WORK REQUEST:
Quote the lines running from the line with "Description | Link |" to the line with "management. | [Visit](https://pos.enkwirelessinc.com) |", reproducing them character for character.

DATA SHOWN:
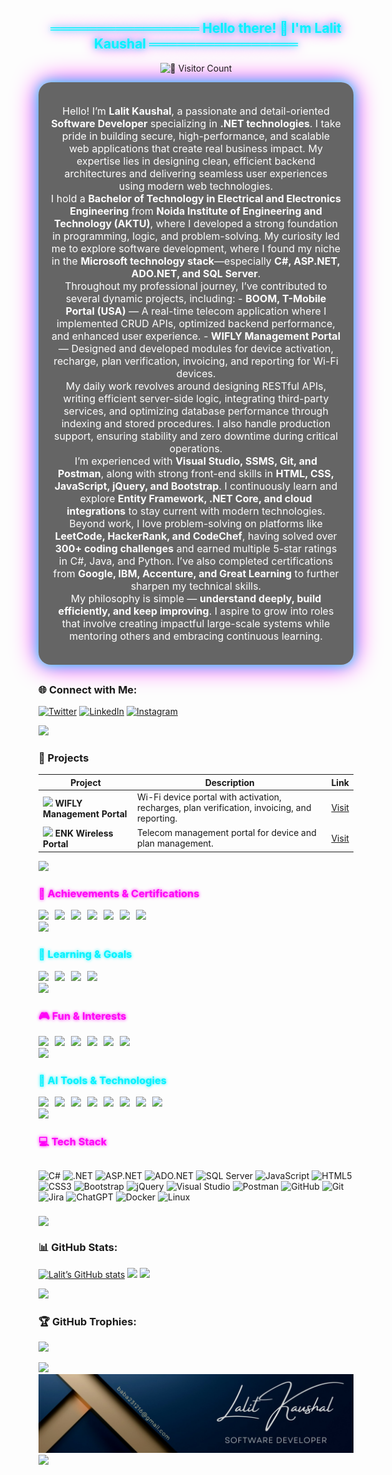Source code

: <h2 align="center" style="color:#00F2FE; text-shadow: 0 0 10px #00F2FE, 0 0 20px #FF00F7;">════════════════ Hello there! 👋 I'm Lalit Kaushal ════════════════</h2>

<p align="center">
  <img src="https://profile-counter.glitch.me/{lalitkaushal007}/count.svg" alt=" 🚀 Visitor Count" width="180" height="24" />
</p>

<div style="background: rgba(0,0,0,0.6); border-radius: 20px; padding: 20px; box-shadow: 0 0 20px #00F2FE, 0 0 40px #FF00F7; margin-bottom: 30px;">
<p align="center" style="color:white; font-size:16px;">
Hello! I’m <b>Lalit Kaushal</b>, a passionate and detail-oriented <b>Software Developer</b> specializing in <b>.NET technologies</b>.  
I take pride in building secure, high-performance, and scalable web applications that create real business impact. My expertise lies in designing clean, efficient backend architectures and delivering seamless user experiences using modern web technologies.  
</br>
I hold a <b>Bachelor of Technology in Electrical and Electronics Engineering</b> from <b>Noida Institute of Engineering and Technology (AKTU)</b>, where I developed a strong foundation in programming, logic, and problem-solving. My curiosity led me to explore software development, where I found my niche in the <b>Microsoft technology stack</b>—especially <b>C#, ASP.NET, ADO.NET, and SQL Server</b>.  
</br>
Throughout my professional journey, I’ve contributed to several dynamic projects, including:  
- <b>BOOM, T-Mobile Portal (USA)</b> — A real-time telecom application where I implemented CRUD APIs, optimized backend performance, and enhanced user experience.  
- <b>WIFLY Management Portal</b> — Designed and developed modules for device activation, recharge, plan verification, invoicing, and reporting for Wi-Fi devices.  
</br>
My daily work revolves around designing RESTful APIs, writing efficient server-side logic, integrating third-party services, and optimizing database performance through indexing and stored procedures. I also handle production support, ensuring stability and zero downtime during critical operations.  
</br>
I’m experienced with <b>Visual Studio, SSMS, Git, and Postman</b>, along with strong front-end skills in <b>HTML, CSS, JavaScript, jQuery, and Bootstrap</b>. I continuously learn and explore <b>Entity Framework, .NET Core, and cloud integrations</b> to stay current with modern technologies.  
</br>
Beyond work, I love problem-solving on platforms like <b>LeetCode, HackerRank, and CodeChef</b>, having solved over <b>300+ coding challenges</b> and earned multiple 5-star ratings in C#, Java, and Python. I’ve also completed certifications from <b>Google, IBM, Accenture, and Great Learning</b> to further sharpen my technical skills.  
</br>
My philosophy is simple — <b>understand deeply, build efficiently, and keep improving</b>. I aspire to grow into roles that involve creating impactful large-scale systems while mentoring others and embracing continuous learning.
</p>
</div>

### 🌐 Connect with Me:
[![Twitter](https://img.shields.io/badge/Twitter-%231877F2.svg?logo=twitter&logoColor=white)](https://x.com/Lalit231216?t=Z1_m1J7YNO1a7D8Dj9C0Vw&s=09) 
[![LinkedIn](https://img.shields.io/badge/LinkedIn-%230077B5.svg?logo=linkedin&logoColor=white)](https://www.linkedin.com/in/lalit-kaushal-7862501b5/) 
[![Instagram](https://img.shields.io/badge/Instagram-%23E4405F.svg?logo=Instagram&logoColor=white)](https://instagram.com/LalitKaushal)



<img src="https://img.shields.io/badge/════════════════════════════════════════════════════════════════════════════════════════════════════════════════════════════════════════════-008080.svg?style=flat&logoColor=#008080">

### 🚀 Projects

| Project | Description | Link |
|---------|-------------|------|
| <img src="https://upload.wikimedia.org/wikipedia/commons/6/6f/Wi-Fi_logo.png" width="30" /> **WIFLY Management Portal** | Wi-Fi device portal with activation, recharges, plan verification, invoicing, and reporting. | [Visit](https://pos.wifly.us) |
| <img src="https://upload.wikimedia.org/wikipedia/commons/1/1a/Enk_Logo.png" width="30" /> **ENK Wireless Portal** | Telecom management portal for device and plan management. | [Visit](https://pos.enkwirelessinc.com) |


<img src="https://img.shields.io/badge/════════════════════════════════════════════════════════════════════════════════════════════════════════════════════════════════════════════-008080.svg?style=flat&logoColor=#008080">


<h3 style="color:#FF00F7; text-shadow:0 0 5px #FF00F7;">🏅 Achievements & Certifications</h3>

<div style="display:flex; flex-wrap:wrap; gap:10px;">
<a href="https://cloud.google.com/certification/data-engineer"><img src="https://img.shields.io/badge/Google-Professional%20Data%20Engineer-4285F4?style=for-the-badge&logo=google&logoColor=white"></a>
<a href="https://www.ibm.com/certify"><img src="https://img.shields.io/badge/IBM-Full%20Stack%20Development-051E3E?style=for-the-badge&logo=ibm&logoColor=white"></a>
<a href="https://www.accenture.com/"><img src="https://img.shields.io/badge/Accenture-Advanced%20.NET%20Developer-0A0A0A?style=for-the-badge&logo=accenture&logoColor=white"></a>
<a href="https://www.greatlearning.in/"><img src="https://img.shields.io/badge/Great%20Learning-Cloud%20%26%20DevOps-FF5733?style=for-the-badge&logo=greatlearning&logoColor=white"></a>
<a href="https://leetcode.com/lalitkaushal007/"><img src="https://img.shields.io/badge/LeetCode-300%2B%20Challenges-F79F1F?style=for-the-badge&logo=leetcode&logoColor=white"></a>
<a href="https://www.hackerrank.com/lalitkaushal007"><img src="https://img.shields.io/badge/HackerRank-5%20Star%20Rating-2EC866?style=for-the-badge&logo=hackerrank&logoColor=white"></a>
<a href="https://www.codechef.com/users/lalitkaushal007"><img src="https://img.shields.io/badge/CodeChef-5%20Star%20Rating-EC6814?style=for-the-badge&logo=codechef&logoColor=white"></a>
</div>

<img src="https://img.shields.io/badge/════════════════════════════════════════════════════════════════════════════════════════════════════════════════════════════════════════════-008080.svg?style=flat&logoColor=#008080">


<h3 style="color:#00F2FE; text-shadow:0 0 5px #00F2FE;">🎯 Learning & Goals</h3>
<div style="display:flex; flex-wrap:wrap; gap:10px;">
<a href="https://dotnet.microsoft.com/"><img src="https://img.shields.io/badge/.NET%20Core-8.0-512BD4?style=for-the-badge&logo=dotnet&logoColor=white"></a>
<a href="https://azure.microsoft.com/"><img src="https://img.shields.io/badge/Azure-Microsoft%20Cloud-0078D4?style=for-the-badge&logo=microsoft-azure&logoColor=white"></a>
<a href="https://microservices.io/"><img src="https://img.shields.io/badge/Microservices-Architecture-FF6F61?style=for-the-badge"></a>
<a href="https://github.com/lalitkaushal007"><img src="https://img.shields.io/badge/Open%20Source-Contributions-4ABF3D?style=for-the-badge&logo=github&logoColor=white"></a>
   

</div>

<img src="https://img.shields.io/badge/════════════════════════════════════════════════════════════════════════════════════════════════════════════════════════════════════════════-008080.svg?style=flat&logoColor=#008080">


<h3 style="color:#FF00F7; text-shadow:0 0 5px #FF00F7;">🎮 Fun & Interests</h3>
<div style="display:flex; flex-wrap:wrap; gap:10px;">
<a href="https://leetcode.com/lalitkaushal007/"><img src="https://img.shields.io/badge/LeetCode-Problem%20Solving-F79F1F?style=for-the-badge&logo=leetcode&logoColor=white"></a>
<a href="https://www.hackerrank.com/lalitkaushal007"><img src="https://img.shields.io/badge/HackerRank-Competitive%20Programming-2EC866?style=for-the-badge&logo=hackerrank&logoColor=white"></a>
<a href="https://www.codechef.com/users/lalitkaushal007"><img src="https://img.shields.io/badge/CodeChef-Programming%20Contests-EC6814?style=for-the-badge&logo=codechef&logoColor=white"></a>
<a href="#"><img src="https://img.shields.io/badge/Photography-Hobby-FF69B4?style=for-the-badge&logo=instagram&logoColor=white"></a>
<a href="#"><img src="https://img.shields.io/badge/Traveling-Adventure-1E90FF?style=for-the-badge&logo=airbnb&logoColor=white"></a>
<a href="#"><img src="https://img.shields.io/badge/Music-Hobby-9400D3?style=for-the-badge&logo=spotify&logoColor=white"></a>
</div>

<img src="https://img.shields.io/badge/════════════════════════════════════════════════════════════════════════════════════════════════════════════════════════════════════════════-008080.svg?style=flat&logoColor=#008080">


<h3 style="color:#00F2FE; text-shadow:0 0 5px #00F2FE;">🤖 AI Tools & Technologies</h3>
<div style="display:flex; flex-wrap:wrap; gap:10px;">
<a href="https://chat.openai.com/"><img src="https://img.shields.io/badge/ChatGPT-OpenAI-74aa9c?style=for-the-badge&logo=openai&logoColor=white"></a>
<a href="https://openai.com/dall-e"><img src="https://img.shields.io/badge/DALL·E-OpenAI-F6D258?style=for-the-badge&logo=openai&logoColor=black"></a>
<a href="https://www.midjourney.com/"><img src="https://img.shields.io/badge/MidJourney-AI-FF0080?style=for-the-badge"></a>
<a href="https://www.anthropic.com/"><img src="https://img.shields.io/badge/Claude-Anthropic-4B8BBE?style=for-the-badge&logo=anthropic&logoColor=white"></a>
<a href="https://bard.google.com/"><img src="https://img.shields.io/badge/Bard-Google-4285F4?style=for-the-badge&logo=google&logoColor=white"></a>
<a href="https://github.com/features/copilot"><img src="https://img.shields.io/badge/GitHub%20Copilot-Microsoft-00C8FF?style=for-the-badge&logo=github&logoColor=white"></a>
<a href="https://stability.ai/stable-diffusion"><img src="https://img.shields.io/badge/Stable%20Diffusion-AI-FBAF00?style=for-the-badge"></a>
<a href="https://openai.com/research/whisper"><img src="https://img.shields.io/badge/Whisper-OpenAI-10A37F?style=for-the-badge&logo=openai&logoColor=white"></a>
</div>

<img src="https://img.shields.io/badge/════════════════════════════════════════════════════════════════════════════════════════════════════════════════════════════════════════════-008080.svg?style=flat&logoColor=#008080">


<h3 style="color:#FF00F7; text-shadow:0 0 5px #FF00F7;">💻 Tech Stack</h3>
<div style="display:flex; flex-wrap:wrap; gap:8px;">


![C#](https://img.shields.io/badge/c%23-%23239120.svg?style=flat&logo=c-sharp&logoColor=white)
![.NET](https://img.shields.io/badge/.NET-512BD4?style=flat&logo=dotnet&logoColor=white)
![ASP.NET](https://img.shields.io/badge/ASP.NET-%230078D4.svg?style=flat&logo=.net&logoColor=white)
![ADO.NET](https://img.shields.io/badge/ADO.NET-%235C2D91.svg?style=flat&logo=dotnet&logoColor=white)
![SQL Server](https://img.shields.io/badge/Microsoft%20SQL%20Server-CC2927?style=flat&logo=microsoft%20sql%20server&logoColor=white)
![JavaScript](https://img.shields.io/badge/javascript-%23323330.svg?style=flat&logo=javascript&logoColor=%23F7DF1E)
![HTML5](https://img.shields.io/badge/html5-%23E34F26.svg?style=flat&logo=html5&logoColor=white)
![CSS3](https://img.shields.io/badge/css3-%231572B6.svg?style=flat&logo=css3&logoColor=white)
![Bootstrap](https://img.shields.io/badge/bootstrap-%23563D7C.svg?style=flat&logo=bootstrap&logoColor=white)
![jQuery](https://img.shields.io/badge/jquery-%230769AD.svg?style=flat&logo=jquery&logoColor=white)
![Visual Studio](https://img.shields.io/badge/Visual%20Studio-5C2D91.svg?style=flat&logo=visual-studio&logoColor=white)
![Postman](https://img.shields.io/badge/Postman-FF6C37?style=flat&logo=postman&logoColor=white)
![GitHub](https://img.shields.io/badge/github-%23121011.svg?style=flat&logo=github&logoColor=white)
![Git](https://img.shields.io/badge/git-%23F05033.svg?style=flat&logo=git&logoColor=white)
![Jira](https://img.shields.io/badge/jira-%230A0FFF.svg?style=flat&logo=jira&logoColor=white)
![ChatGPT](https://img.shields.io/badge/chatGPT-74aa9c?style=flat&logo=openai&logoColor=white)
![Docker](https://img.shields.io/badge/docker-%230db7ed.svg?style=flat&logo=docker&logoColor=white)
![Linux](https://img.shields.io/badge/Linux-FCC624?style=flat&logo=linux&logoColor=black)

<img src="https://img.shields.io/badge/════════════════════════════════════════════════════════════════════════════════════════════════════════════════════════════════════════════-008080.svg?style=flat&logoColor=#008080">
</div>

### 📊 GitHub Stats:
[![Lalit’s GitHub stats](https://github-readme-stats.vercel.app/api?username=lalitkaushal007&theme=dark&count_private=true&show_icons=true)](https://github.com/lalitkaushal007)
![](https://github-readme-streak-stats.herokuapp.com/?user=lalitkaushal007&theme=dark)
![](https://github-readme-stats.vercel.app/api/top-langs/?username=lalitkaushal007&count_private=true&show_icons=true&theme=dark)



<img src="https://img.shields.io/badge/════════════════════════════════════════════════════════════════════════════════════════════════════════════════════════════════════════════-008080.svg?style=flat&logoColor=#008080">



### 🏆 GitHub Trophies:
![](https://github-profile-trophy.vercel.app/?username=lalitkaushal007&theme=radical&no-frame=false&no-bg=false&margin-w=4)



<img src="https://img.shields.io/badge/════════════════════════════════════════════════════════════════════════════════════════════════════════════════════════════════════════════-008080.svg?style=flat&logoColor=#008080">


<img src="https://github.com/lalitkaushal007/lalitkaushal007/blob/main/header_.jpg" />

<img src="https://img.shields.io/badge/══════════════════════════════════════════════════════════════ThankYou_for_Visiting══════════════════════════════════════════════════════════-008080.svg?style=flat&logoColor=#008080">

WRITTEN ANSWER:
| Project | Description | Link |
|---------|-------------|------|
| <img src="https://upload.wikimedia.org/wikipedia/commons/6/6f/Wi-Fi_logo.png" width="30" /> **WIFLY Management Portal** | Wi-Fi device portal with activation, recharges, plan verification, invoicing, and reporting. | [Visit](https://pos.wifly.us) |
| <img src="https://upload.wikimedia.org/wikipedia/commons/1/1a/Enk_Logo.png" width="30" /> **ENK Wireless Portal** | Telecom management portal for device and plan management. | [Visit](https://pos.enkwirelessinc.com) |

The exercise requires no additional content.